Le ministre canadien de l'Immigration Ahmed Hussen a assuré cet après-midi que le Canada n'avait nullement l'intention de se retirer de l'Entente sur les tiers pays sûrs, qui encadre le passage de demandeurs d'asile entre les États-Unis et le Canada.

Hier, le premier ministre Justin Trudeau avait ouvert la porte à une modification de cette entente.

De passage dans la métropole aujourd'hui pour une allocution devant le Conseil des relations internationales de Montéral (CORIM), le ministre Hussen a confirmé que des discussions étaient déjà en cours avec les autorités américaines. «Ce ne sont pas encore des négociations formelles», a-t-il toutefois assuré. «Nous allons continuer de faire valoir nos inquiétudes.»

En vertu de l'Entente sur les tiers pays sûrs, les demandeurs d'asile sont tenus de présenter leur demande dans le premier pays où ils arrivent, pour peu qu'ils traversent la frontière par les voies officielles. Ainsi, un demandeur d'asile qui se présente à une douane canadienne sera renvoyé aux États-Unis.

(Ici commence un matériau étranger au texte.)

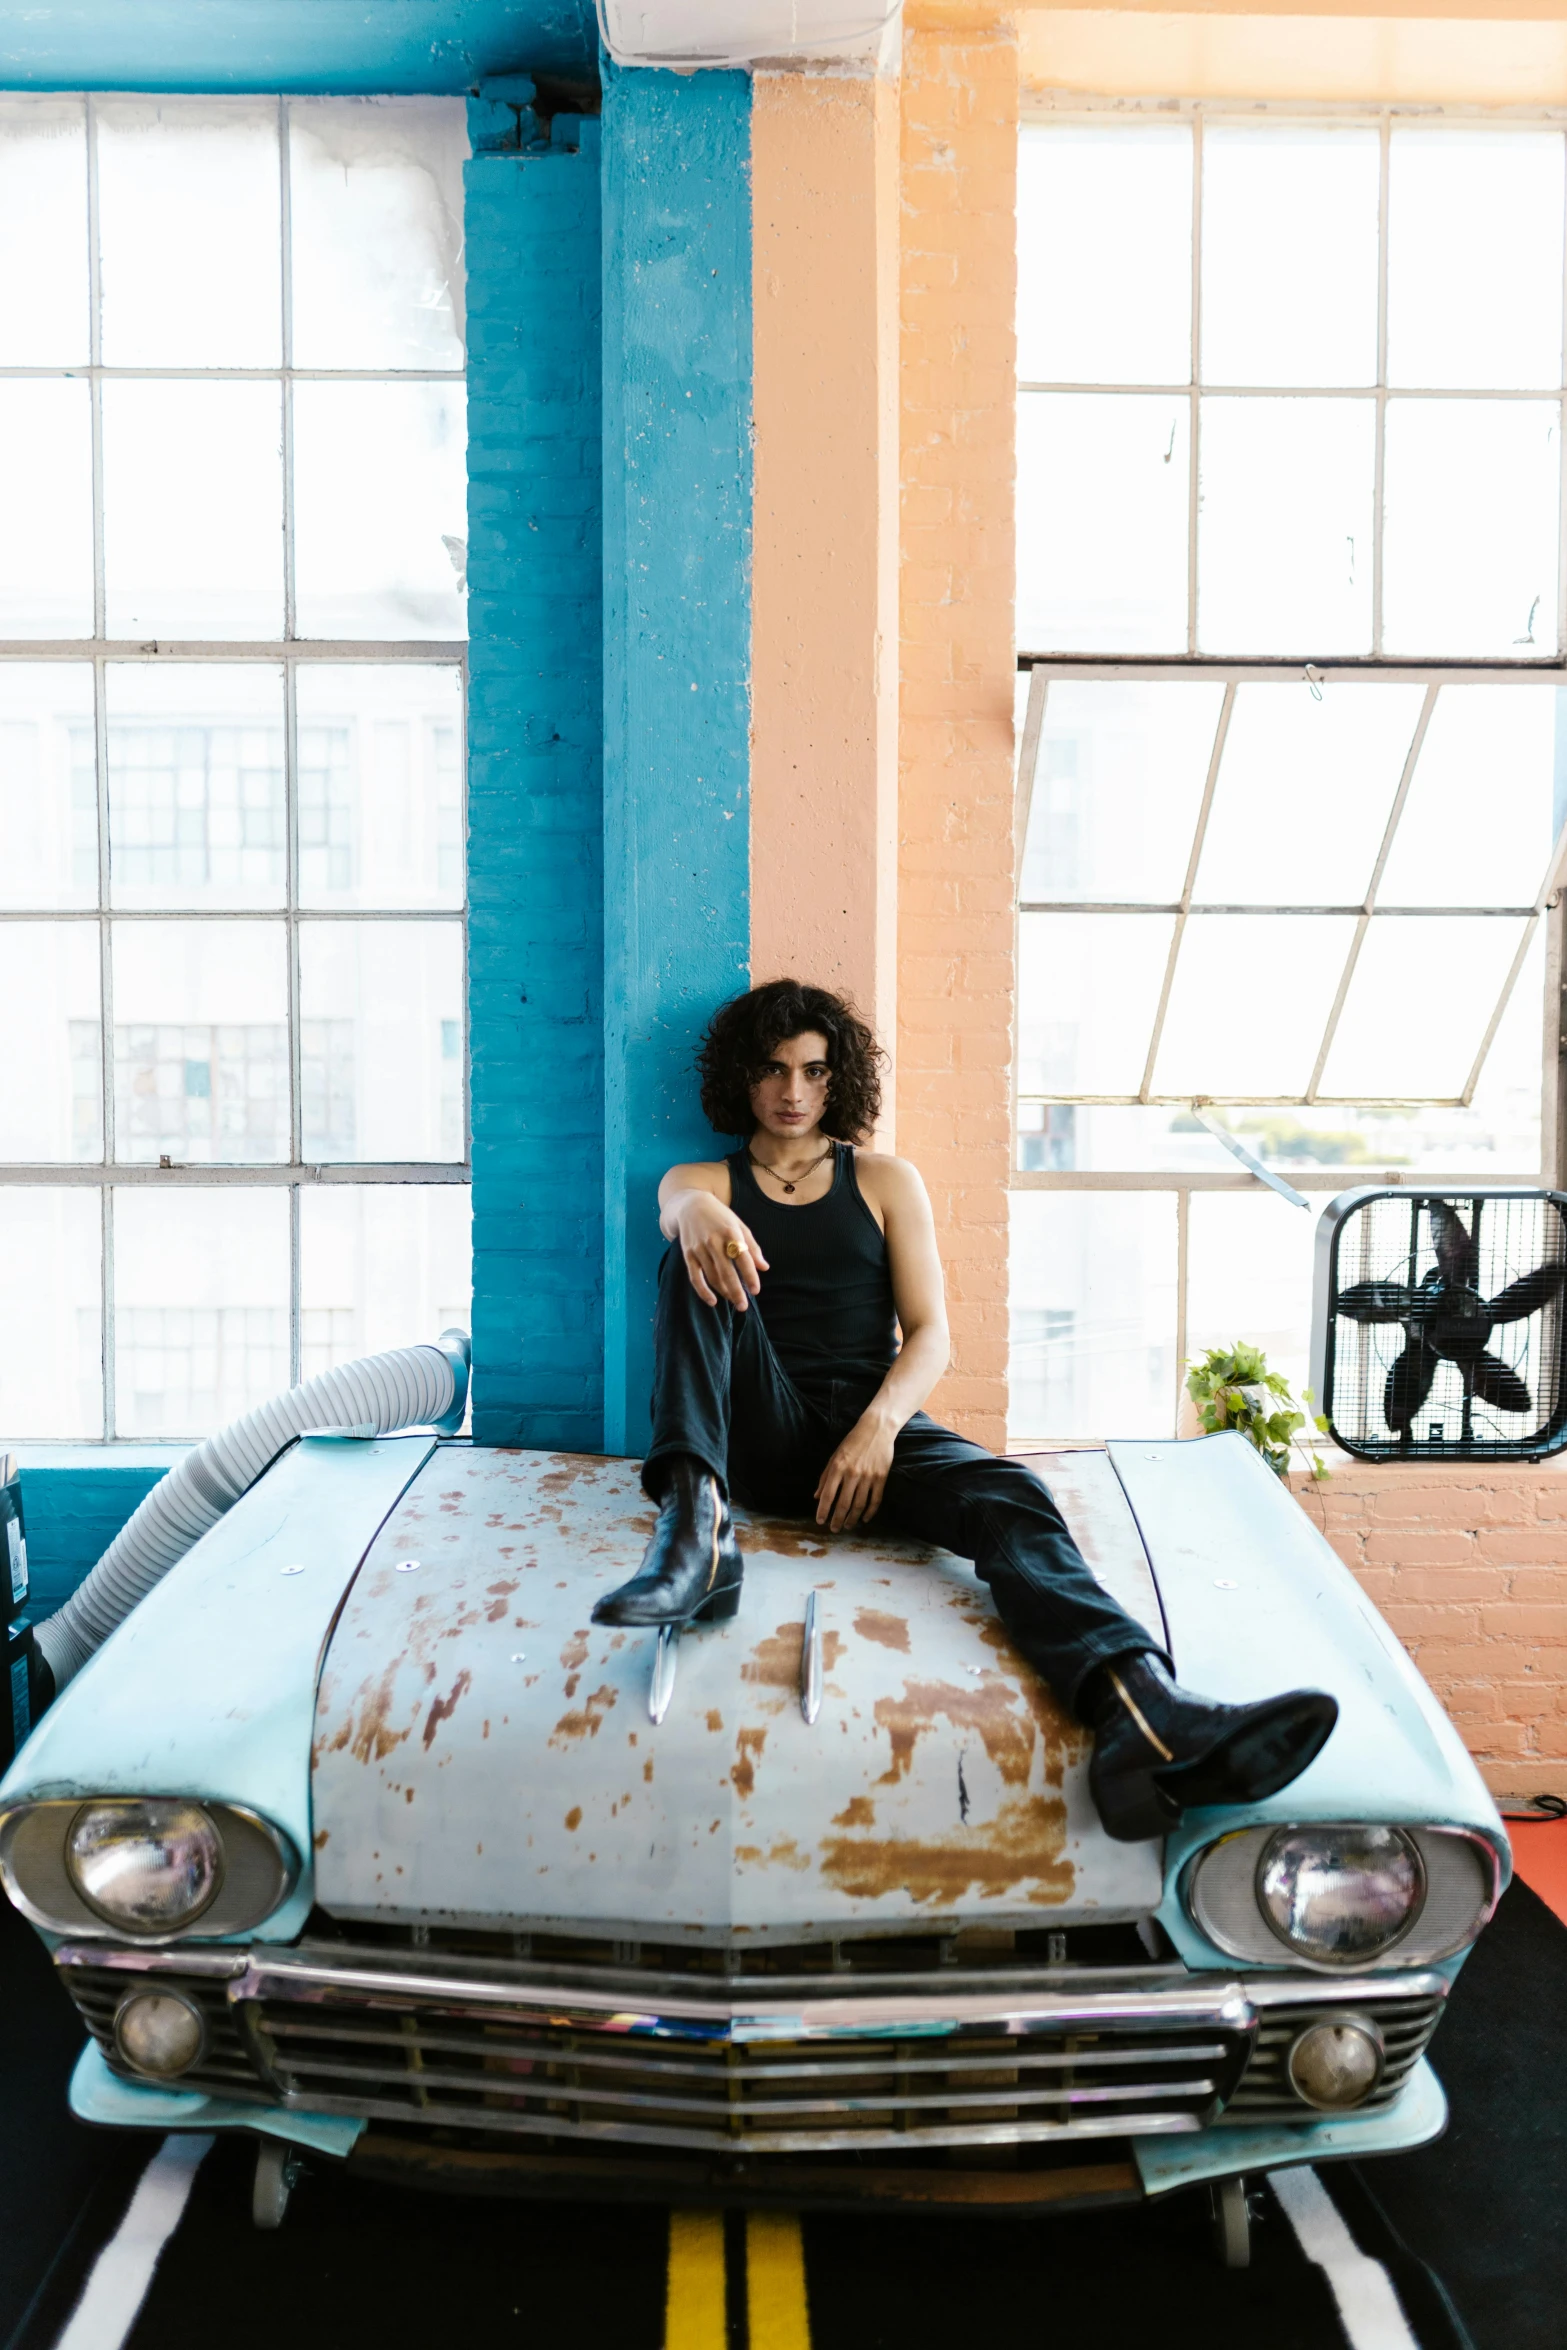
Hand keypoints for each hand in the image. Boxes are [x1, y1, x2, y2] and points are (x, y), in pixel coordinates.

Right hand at [673, 1192, 769, 1308]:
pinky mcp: (688, 1254)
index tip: (755, 1291)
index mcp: (731, 1233)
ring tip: (734, 1301)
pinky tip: (712, 1301)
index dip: (750, 1276)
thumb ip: (752, 1247)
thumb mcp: (739, 1226)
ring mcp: (699, 1248)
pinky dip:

Questionné à savoir si le Canada envisageait de se retirer de l'accord advenant une impasse des discussions, M. Hussen a été catégorique: l'entente est là pour rester, bien que chacune des parties puisse en suspendre l'application pendant trois mois.

«Ce serait complètement irresponsable, car cet accord est bon pour le Canada, a-t-il tranché. Nos deux pays gèrent l'immigration de manière ordonnée. Si l'accord était suspendu, nous ne pourrons même plus expulser les migrants qui arrivent des États-Unis par les postes de douane réguliers. Nous aurons encore plus de demandes d'asile que nous en avons maintenant.»

Ahmed Hussen a toutefois justifié les discussions en cours avec ses homologues américains du fait que l'entente est vieille de 14 ans et qu'elle mérite d'être modernisée.

Information incomplète

Le ministre a également affirmé qu'Ottawa avait pris contact avec l'organisation Plattsburgh Cares pour lui signifier qu'elle distribuait de l'information incomplète et possiblement fausse aux migrants désirant faire une demande d'asile au Canada.

La Presse canadienne faisait état hier d'un dépliant distribué par Plattsburgh Cares encourageant les demandeurs d'asile à traverser la frontière au chemin Roxham, décrit comme «le passage irrégulier et non officiel» pour entrer au Canada.

La ville de Plattsburgh où le dépliant circule est située à un peu moins de 50 kilomètres du chemin Roxham à Saint-Bernard-de-Lacolle où quelques milliers de demandeurs d'asile ont traversé depuis l'été dernier.

«Ils n'expliquent pas le système de demande d'asile entier, ni qui peut s'en prévaloir, et cela peut mener des personnes sur la fausse piste, a dit M. Hussen. Nous ne voulons pas créer de faux espoirs à des familles. C'était la bonne chose à faire que d'aller là-bas et dire la vérité sur notre système d'immigration, qu'on ne distribue pas des billets gratuits.»

Ottawa s'attaque aux demandes d'asile irrégulières

Par ailleurs, les demandeurs d'asile qui entrent illégalement au Canada - seulement pour attendre plusieurs mois avant que leur demande de statut de réfugié ne soit traitée - pourraient voir leur dossier finalisé plus rapidement en raison des changements apportés par le gouvernement fédéral.

L'agence indépendante qui traite les revendications du statut de réfugié entend accélérer le traitement des dossiers de ceux qui traversent illégalement la frontière, par exemple en entrant au Canada en provenance des États-Unis par des chemins forestiers non officiels pour revendiquer le statut de réfugié.

Les changements feront en sorte que des douzaines de membres supplémentaires de la Commission de l'immigration et du statut de réfugié se consacreront exclusivement au traitement de ces demandes, car l'organisme continue à composer avec un important arriéré de dossiers.

Le ministre de l'Immigration Ahmed Hussen espère que cela enverra un message au monde que le fait les réclamations seront entendues rapidement et que les personnes dont la demande sera jugée illégitime seront expulsées du pays.

L'agence est en train d'embaucher 64 employés qui seront affectés au traitement des demandes d'immigration irrégulières.

L'agence estime que le personnel supplémentaire lui permettra de traiter 17 000 autres demandes d'asile d'ici le 31 mars 2020.